Branstad told The Daily Iowan last week that a campaign donation should not make a supporter ineligible for a position. He said he selected Rastetter — as well as fellow appointees Nicole Carroll and Katie Mulholland — for their commitment to higher education. All three will start on the board May 1.

“Bruce Rastetter is someone who cares deeply about education; he has been a very generous supporter of higher education, and he has the time and the commitment to really serve the people of Iowa well,” Branstad told the DI in Des Moines.

The Iowa Senate voted unanimously April 5 to approve Rastetter as a member of the state Board of Regents, as well as Mulholland and Carroll.

Rastetter said he has been “very clear” in his intentions.

“I didn’t support Gov. Branstad to be a regent,” he said. “I supported him personally and raised money for him because I believed he would make a positive difference in Iowa.”

The regent appointee noted that he has long had an interest in education. He said he believed the three institutions are important to Iowa, and the regents can work together to improve them, which is why he asked the governor to be a regent.

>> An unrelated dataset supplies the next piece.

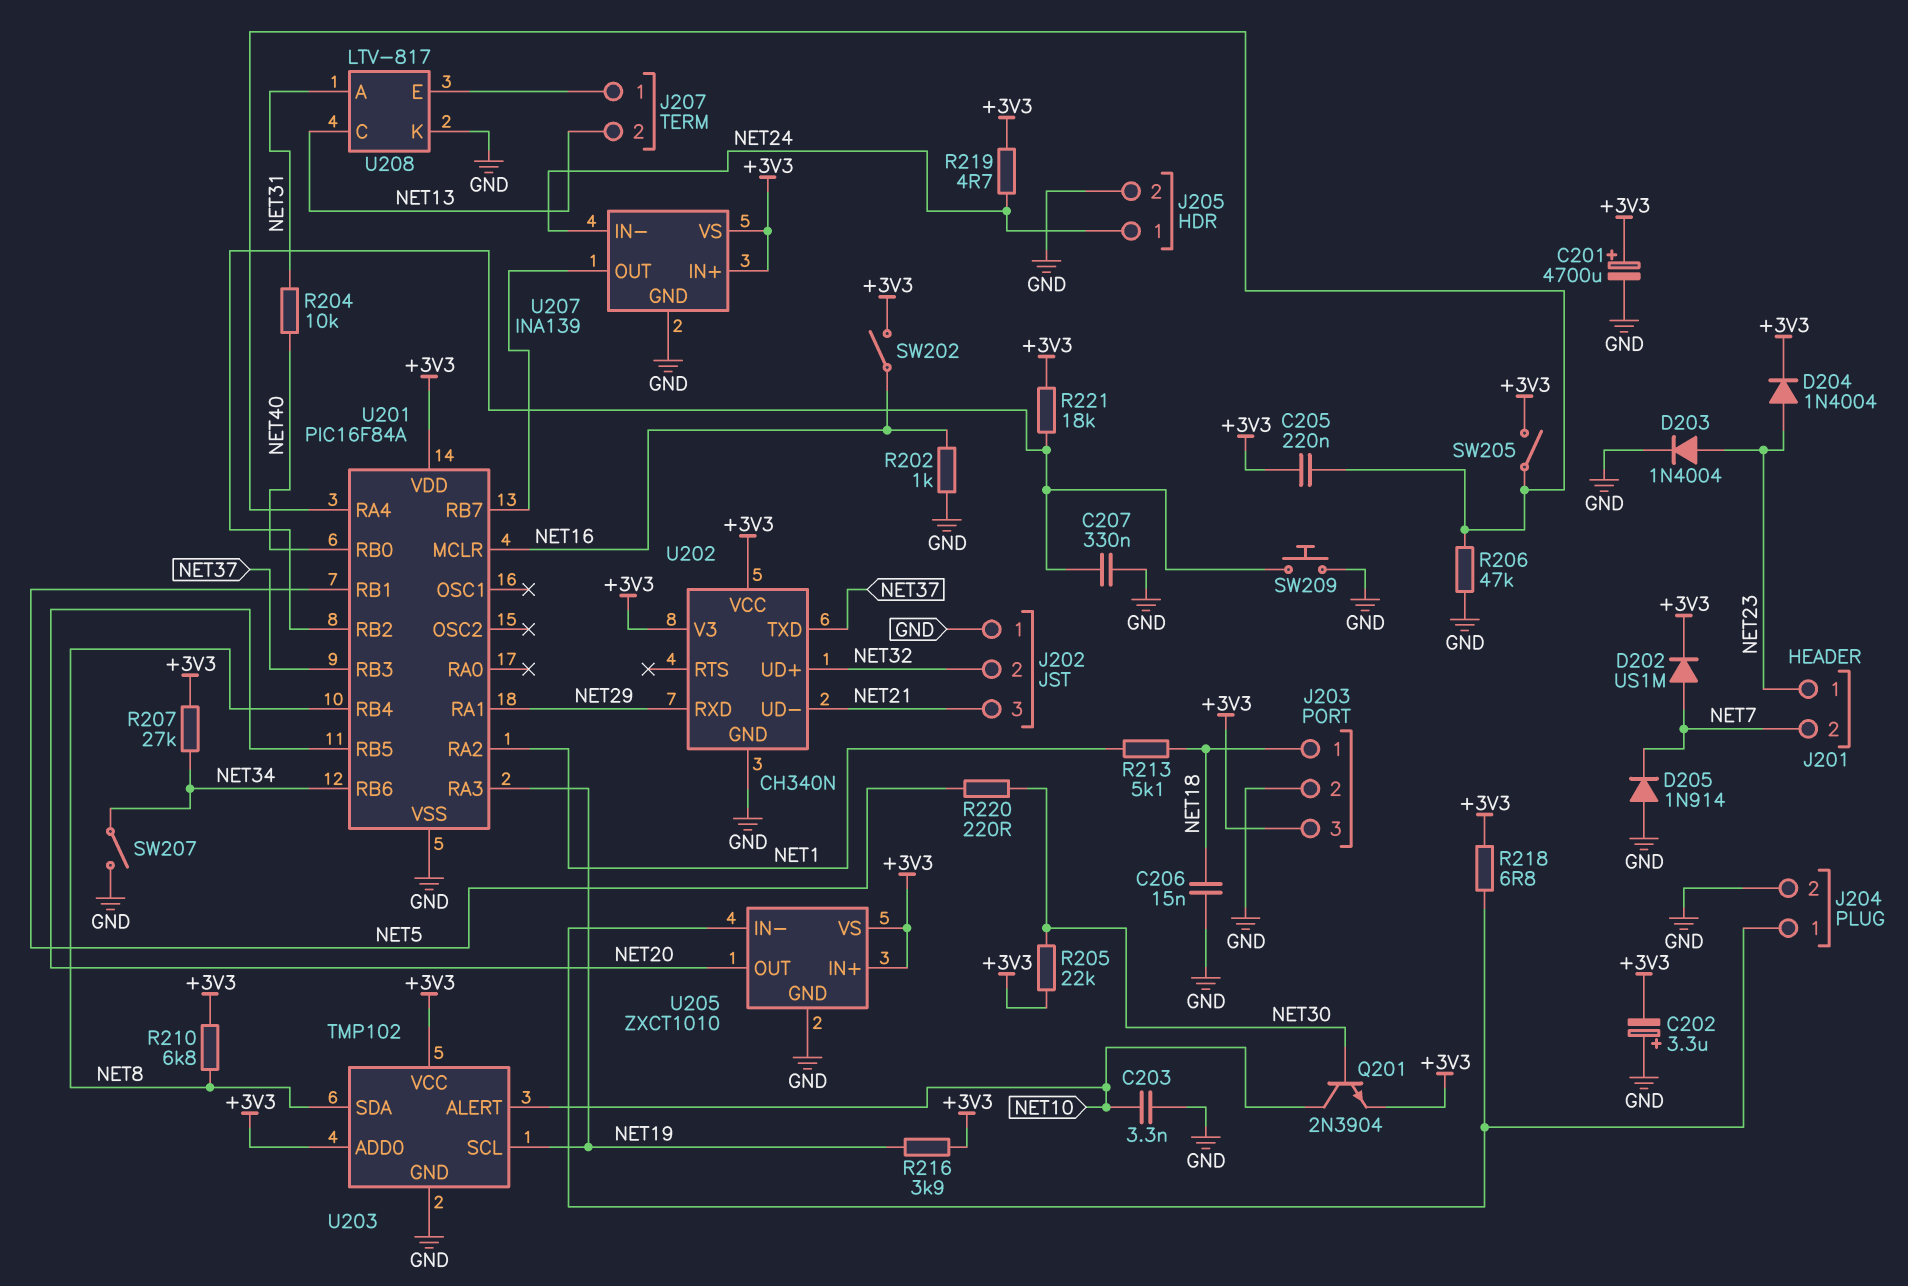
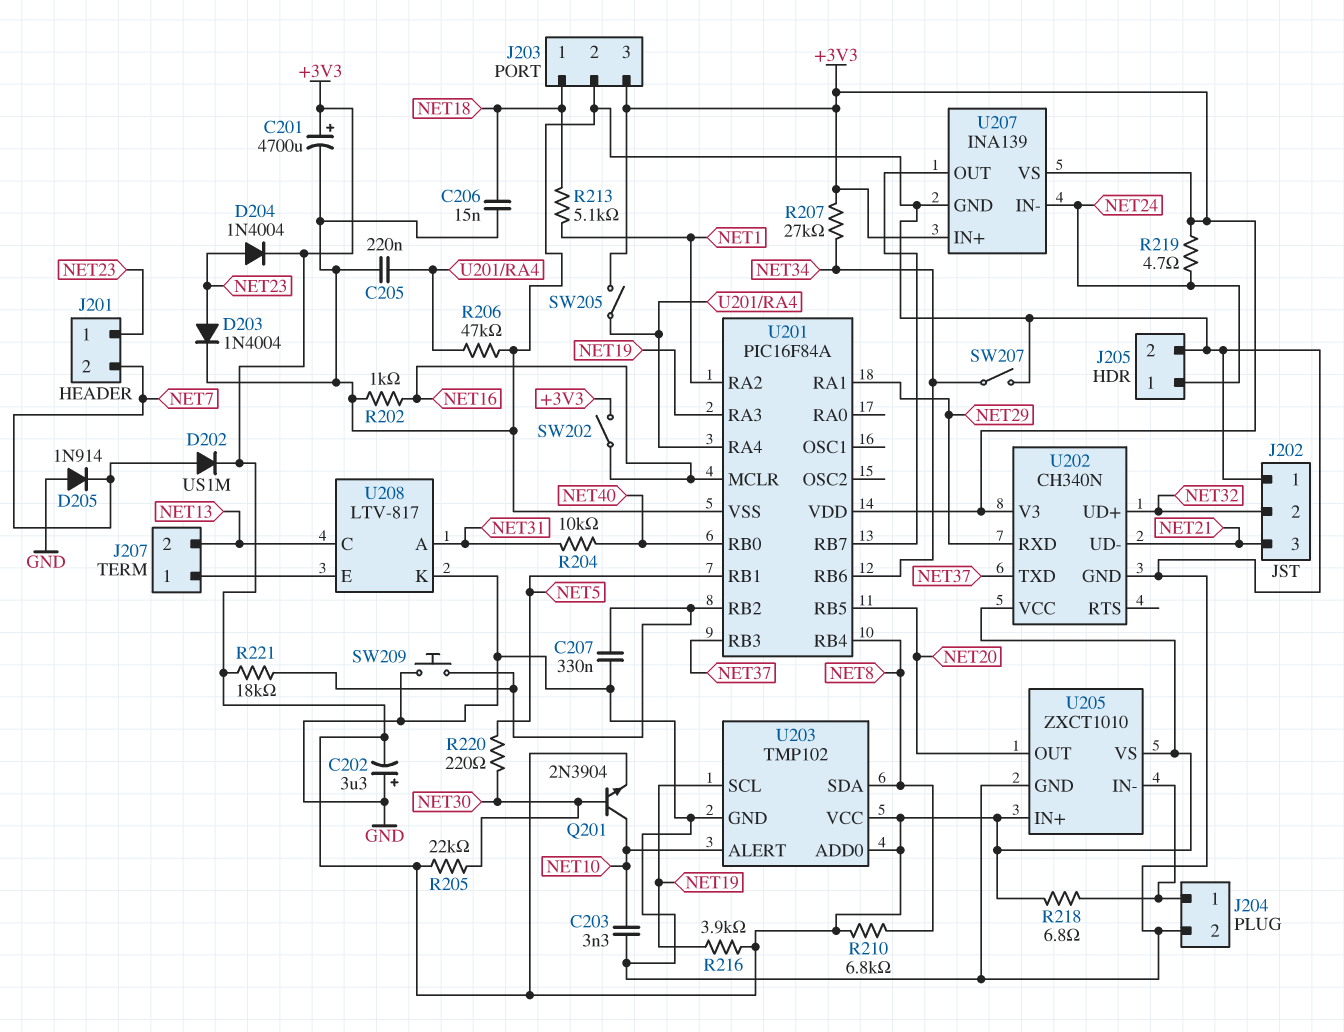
C205: 220nF (+3V3, U201/RA4) -> 220nF (GND, U201/RA4)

That Rastetter has little experience with education isn’t unique. Of the current regents, few have education experience. President David Miles served 11 years on the Drake University Board of Trustees, and Jack Evans is a life trustee of Coe College. Other members currently serve or once served in the legal field, communications, or business.

Rastetter — who started several agricultural companies including the Heartland Pork Enterprises and Hawkeye Energy Holdings — donated $5 million to the University of Iowa’s football facilities project in 2008 and $2.2 million for an agricultural entrepreneurship program at Iowa State University.

The UI alumnus donated $25,000 to the former Democratic Gov. Chet Culver and $100,000 to the Republican Party of Iowa. He has also given more than $30,000 to the Iowa Democratic Party and more than $140,000 to the Republican Party of Iowa in the last 10 years, according to the National Institute on Money in State Politics.

Rastetter said he has historically supported a variety of candidates.

“I believe that it is important for those of us that, frankly, have had some success to be active in the political process,” he said.

Cary Covington, a UI political science associate professor, stressed being a campaign contributor does not disqualify a supporter from an appointment.

Covington said officials in executive positions often select someone who has supported them in some way. People who donate large amounts of time on a campaign trail often end up on staff, he noted.

“The question is whether they’re qualified,” he said.

Branstad referenced his prior appointment of two-term Regent President Marvin Pomerantz — a businessman who donated several large gifts to the UI — as a positive example.

“I think I look for people who I think have a commitment, that are willing to give their time, talent and resources,” Branstad said.